The bank’s net profit for the April-to-June quarter jumped 37% from a year ago to 1.7 billion Singapore dollars ($1.26 billion). That beat an average forecast of 1.42 billion Singapore dollars, according to analyst estimates on Refinitiv.

But compared with the previous quarter, net profit was 15% lower.

DBS shares in Singapore rose around 0.6% in early trade following the release of its financial results.

“Business momentum and asset quality have both been better than expected as the economic recovery from the pandemic takes hold,” the bank’s Chief Executive Piyush Gupta said in a statement.

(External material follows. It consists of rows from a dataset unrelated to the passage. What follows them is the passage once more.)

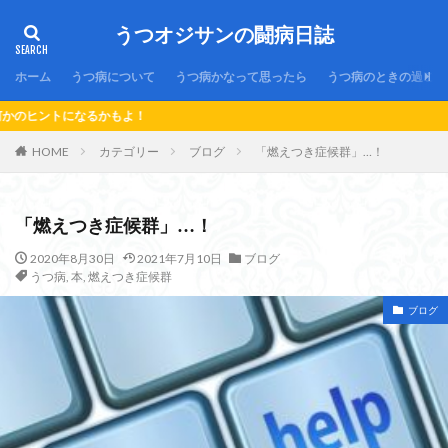
うつオジサンの闘病日誌
ホーム
うつ病について
うつ病かなって思ったら
うつ病のときの過ごし
よ！
HOME
カテゴリー
ブログ
「燃えつき症候群」…！
「燃えつき症候群」…！
2020年8月30日
2021年7月10日
ブログ
うつ病
,
本
,
燃えつき症候群
ブログ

“While risks remain, our pipeline remains healthy and we expect business momentum to be sustained in the coming quarters,” he added.

DBS announced a dividend of 33 Singapore cents per share for the second quarter. That’s an increase from 18 Singapore cents per share in the previous quarter after the Monetary Authority of Singapore lifted a cap on dividend payments.

Here are the other highlights from the earnings report:

  • The bank’s provisions for potential loan losses fell to 79 million Singapore dollars in the second quarter, compared with 849 million Singapore dollars a year ago.
  • Net interest margin, a measure of lending profitability, was 1.45% in the second quarter. That’s lower than 1.62% a year ago.
  • Customer loans rose to around 397 billion Singapore dollars in the first six months of 2021, 6% higher than the same period last year.

A day before DBS released second-quarter earnings, its smaller Singaporean peers — Oversea-Chinese Banking Corp and United Overseas Bank — reported financial results that beat estimates.

OCBC, Singapore’s second-largest bank, reported a 59% year-on-year increase in net profit to 1.16 billion Singapore dollars in the second quarter. UOB’s net profit for the period was around 1 billion Singapore dollars, 43% higher than a year ago.